TASK BRIEF
Only the lines from the one containing "right shoulder: (344, 632)" through the last line of the entries are wanted. Transcribe them exactly.

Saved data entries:
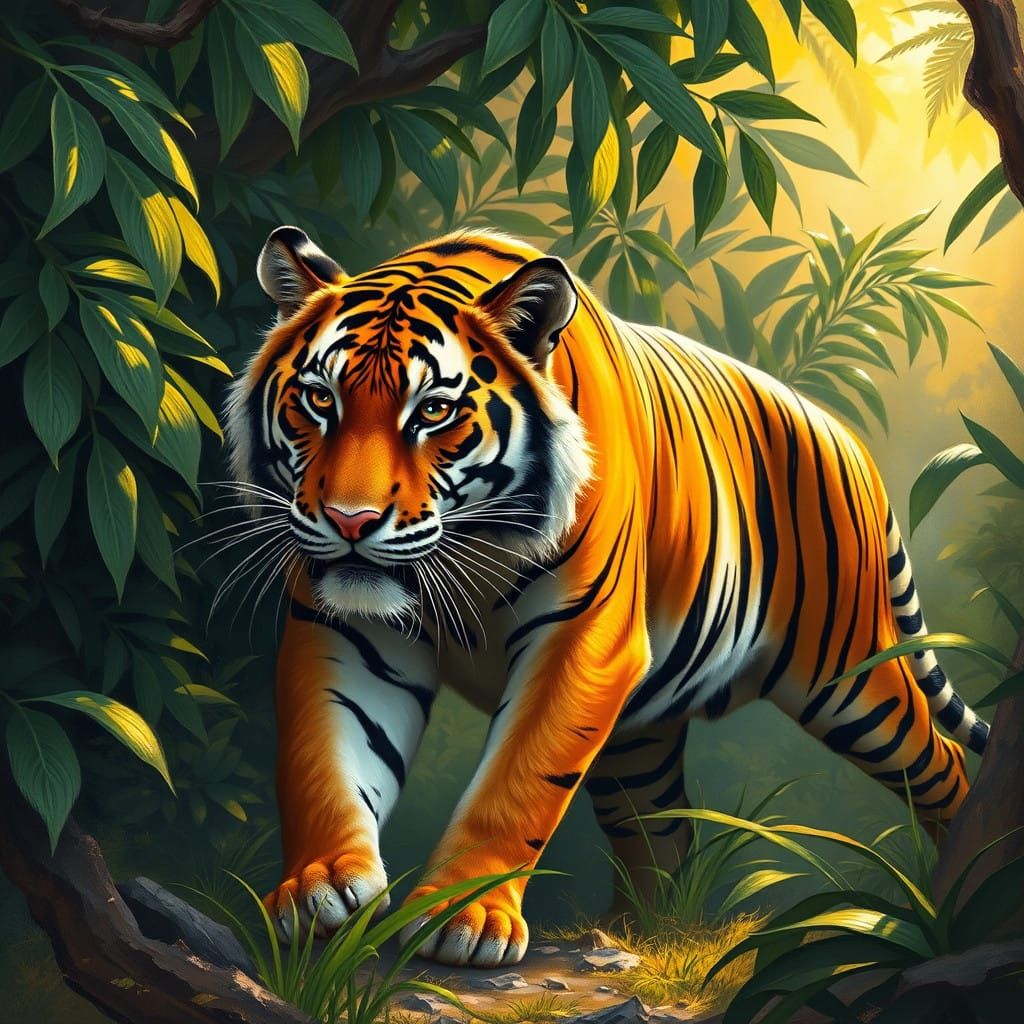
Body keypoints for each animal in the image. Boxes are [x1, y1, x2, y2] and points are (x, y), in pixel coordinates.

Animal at [225, 225, 989, 968]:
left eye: (434, 412)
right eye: (320, 400)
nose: (349, 521)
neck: (467, 550)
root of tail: (847, 440)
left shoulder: (580, 638)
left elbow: (517, 784)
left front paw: (463, 915)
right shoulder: (344, 632)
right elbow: (324, 761)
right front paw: (320, 888)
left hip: (850, 679)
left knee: (943, 767)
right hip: (640, 737)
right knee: (663, 833)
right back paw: (636, 935)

WRITTEN ANSWER
right shoulder: (344, 632)
right elbow: (324, 761)
right front paw: (320, 888)
left hip: (850, 679)
left knee: (943, 767)
right hip: (640, 737)
right knee: (663, 833)
right back paw: (636, 935)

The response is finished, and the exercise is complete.